In the recent global financial meltdown of 2008 China emerged from the financial crisis as a stronger global economic player. China’s economic growth has since been widely recognized as a key driving force of the world economic recovery and China’s economic and political influence is reaching far and wide. While the Chinese government’s decisive stimulus program in 2008 and 2009 to steer the Chinese economy away from the tsunami effect of global economic collapse was widely credited, China nevertheless faces tough challenges ahead in both keeping the country’s growth sustainable and pushing forward difficult structural reforms in the aftermath of the global financial crisis.
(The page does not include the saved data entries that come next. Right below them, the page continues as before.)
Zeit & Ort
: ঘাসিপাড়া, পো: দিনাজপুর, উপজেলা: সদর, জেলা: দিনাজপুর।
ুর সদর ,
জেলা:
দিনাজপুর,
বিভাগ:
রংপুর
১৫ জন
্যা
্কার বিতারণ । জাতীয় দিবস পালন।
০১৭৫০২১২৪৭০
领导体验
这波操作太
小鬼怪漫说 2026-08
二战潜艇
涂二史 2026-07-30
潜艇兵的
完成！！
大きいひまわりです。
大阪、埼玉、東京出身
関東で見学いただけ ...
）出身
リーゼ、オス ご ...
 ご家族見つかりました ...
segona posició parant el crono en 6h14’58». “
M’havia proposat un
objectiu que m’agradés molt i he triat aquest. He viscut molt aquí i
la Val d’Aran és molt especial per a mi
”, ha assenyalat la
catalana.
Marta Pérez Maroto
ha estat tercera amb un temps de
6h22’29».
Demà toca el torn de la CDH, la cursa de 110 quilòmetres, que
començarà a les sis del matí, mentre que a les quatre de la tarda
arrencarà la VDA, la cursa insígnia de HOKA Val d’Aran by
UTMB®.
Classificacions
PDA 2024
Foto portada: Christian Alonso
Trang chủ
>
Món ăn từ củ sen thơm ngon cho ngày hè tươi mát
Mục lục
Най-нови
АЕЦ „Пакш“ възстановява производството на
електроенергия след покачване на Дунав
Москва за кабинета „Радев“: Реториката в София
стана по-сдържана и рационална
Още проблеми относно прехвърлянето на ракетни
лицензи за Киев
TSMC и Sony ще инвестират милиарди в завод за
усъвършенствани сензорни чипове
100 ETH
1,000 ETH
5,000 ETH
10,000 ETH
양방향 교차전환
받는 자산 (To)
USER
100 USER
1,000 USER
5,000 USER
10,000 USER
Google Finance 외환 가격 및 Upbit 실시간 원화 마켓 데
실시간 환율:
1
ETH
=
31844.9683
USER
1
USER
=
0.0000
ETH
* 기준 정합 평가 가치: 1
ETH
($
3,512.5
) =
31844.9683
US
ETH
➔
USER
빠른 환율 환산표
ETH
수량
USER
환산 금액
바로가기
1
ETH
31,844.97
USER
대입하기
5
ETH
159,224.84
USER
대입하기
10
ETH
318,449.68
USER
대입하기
These reforms embrace a tough policy agenda, ranging from rebalancing its sources of growth between export-led and domestic consumption-oriented approaches, reforming monetary and financial policies not at the expense of national competitiveness, diversifying export markets, and accommodating rising labor costs in the low-cost growth model, to rebalancing regional development in response to rising inequality, moving from imitation to independent innovation, and pursuing sustainable development. The challenges facing China are not just because of the sheer size of the tasks at hand but also due to an extremely turbulent global economic environment. Given the size of the Chinese economy, the direction and pace of China’s economic growth and structural changes will undoubtedly give rise to far reaching impacts on the world economy. In addition, the way China grows its economy and manages its restructuring has provided plenty of food for thought regarding the varieties of systems that are looking for ways of making sustained growth possible.